4.4.12

Le complot existe


         « Conspirationnisme » ou lucidité ?…
         L’américanisme d’importation récente — dans la novlangue tutélaire d’Internet qui nous sert à présent de cerveau — « théorie du complot » (platement tiré comme le reste de ces termes à la mode servile franco-française d’une expression télévisuelle étatzunienne : conspiracy theory) vise à renforcer l’esprit de « transparence » et de « divulgation » de Mondeparfait  qui a remplacé Mondelibre dans la représentation du consommateur universel, après la fin de la Guerre Froide. Donc, quiconque soupçonne complot est un paranoïaque à placer sous neuroleptiques (est-ce que ça s’appelle encore comme ça ? On doit avoir découvert des drogues psychotropes plus décervelantes encore, je date certainement, dans ce domaine), dans notre univers « transparent » le complot est impossible. Le bombardement d’informations-minute suffirait à le prouver — s’il ne conduisait à une opacité par surcharge qui éveille les soupçons, tout de même… On doit tirer certaines ficelles quelque part, non ?… Le choix omniprésent dans la production, disait Debord.
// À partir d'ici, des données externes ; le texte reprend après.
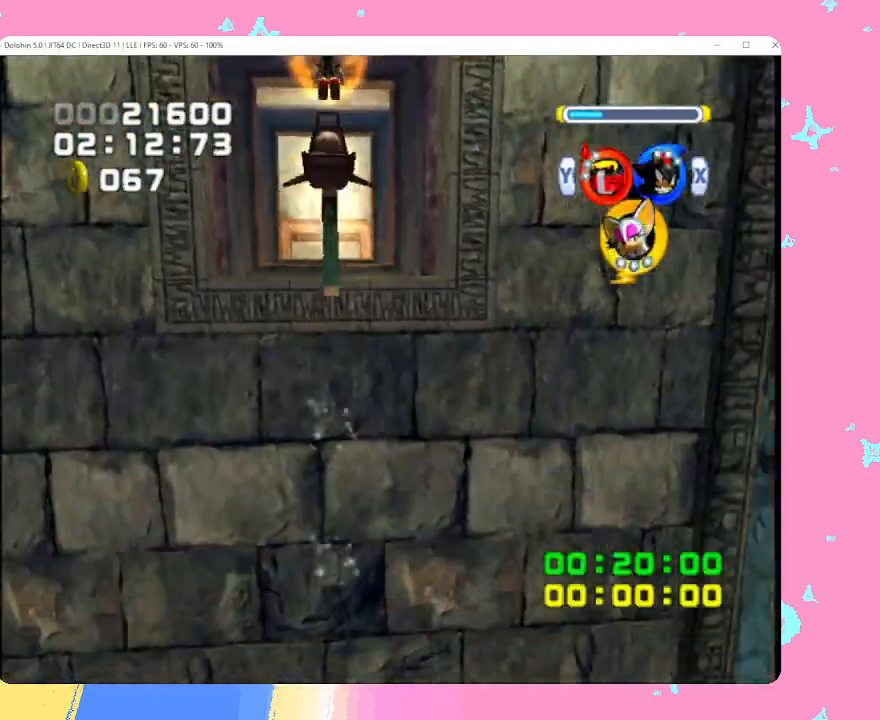
{"buttons": [], "left_stick": "up", "events": []}
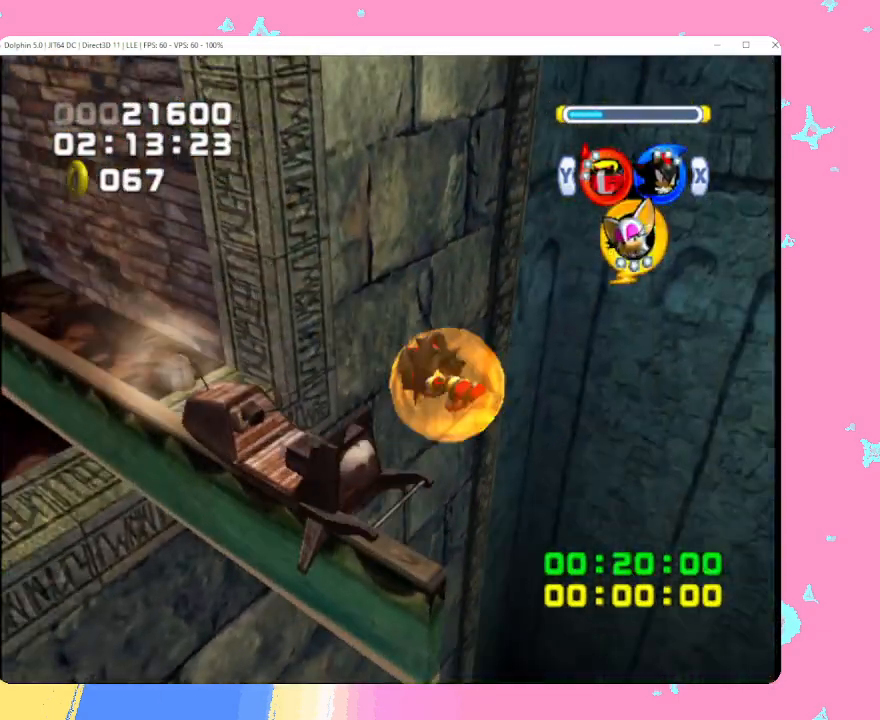
{"buttons": [], "left_stick": "up", "events": []}
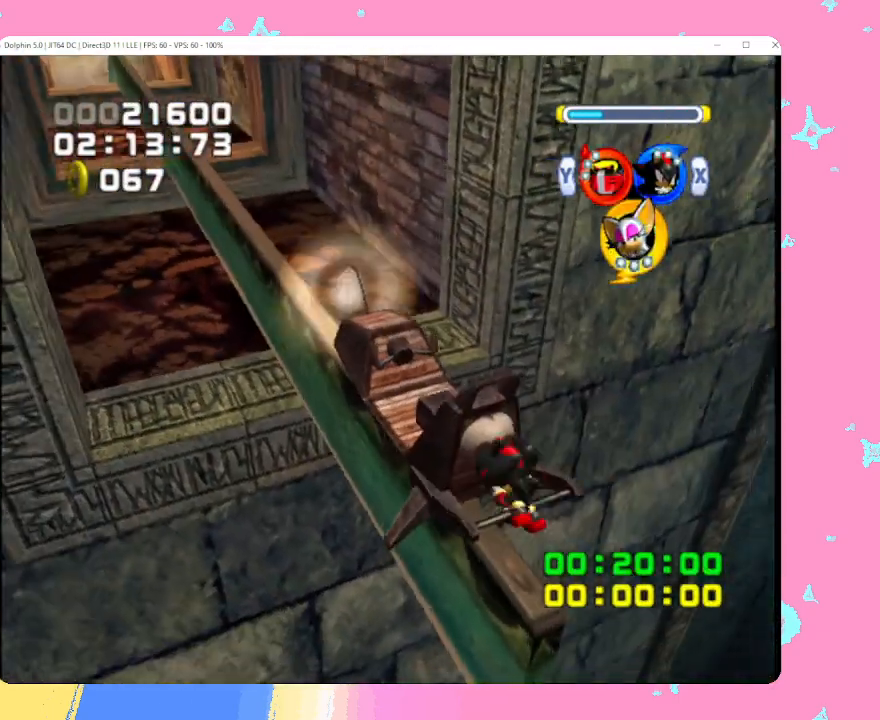
{"buttons": [], "left_stick": "up", "events": []}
         Bref, je ne croyais pas si bien dire, dans un texte à paraître au sein d’un livre recueil de poésies russes, et qui lui sert d’introduction, intitulé, Des Chansons pour les sirènes (Éditions Écarlate, à paraître cette année). Voici l’extrait :
         Plus tard les Américains devaient en faire une science — il est plus malin de séduire que de soumettre — et ils concoctèrent la contreculture, qui s’avéra finalement l’arme la plus puissante de la Guerre Froide, désintégrant des Armées Rouges entières. Le réalisme socialiste n’était pas de taille !…
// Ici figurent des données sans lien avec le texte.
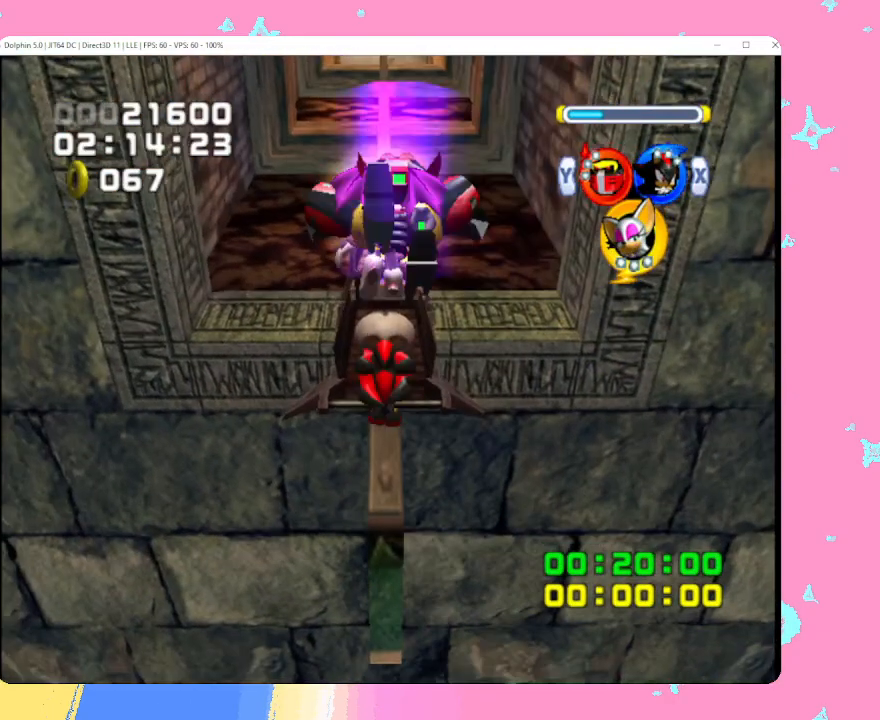
{"buttons": [], "left_stick": "up", "events": []}
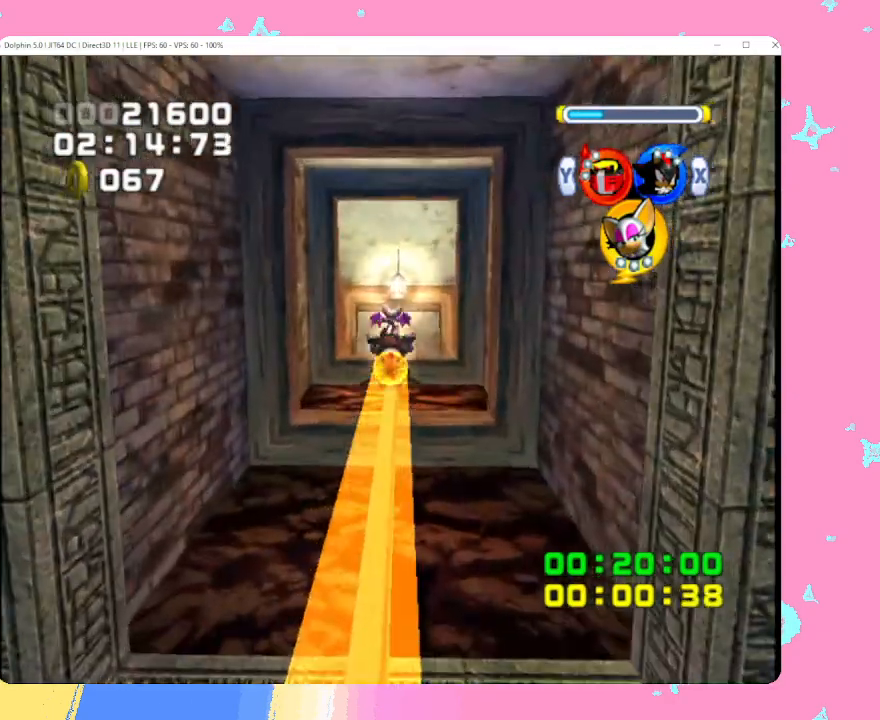
{"buttons": [], "left_stick": "up", "events": []}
            Je n’avais du reste aucun mérite. Ayant fréquenté Limonov bien avant Carrière d’Encaustique, le fils à sa mère, je savais quel rôle le rock’n’roll, la Beat Generation, et l’art abstrait, grands vents d’Occident, avaient joué dans la décomposition  du système soviet. Ensuite, pour rédiger Vint, le roman noir des drogues en Ukraine, j’eus la chance de fréquenter Volodiya Moysseev, du club Narcotiques Anonymes de Kiev. Or, il était rentré dans la Réduction des Méfaits, comme on dit au Canada, parce qu’ancien trafiquant de levi’s, de disques des Beatles, et de devises (sous les soviets, bien entendu), il lui fallait se racheter des péchés d’autrefois — nul bandit n’est Robin des Bois — comme on rentre dans les ordres après une vie de tumulte. Il avait de près participé à la décomposition du système soviétique, pourri par les termites et la désillusion, le mépris de la propagande et les drogues, de plus en plus populaires, grâce à leur attrait contreculturel !…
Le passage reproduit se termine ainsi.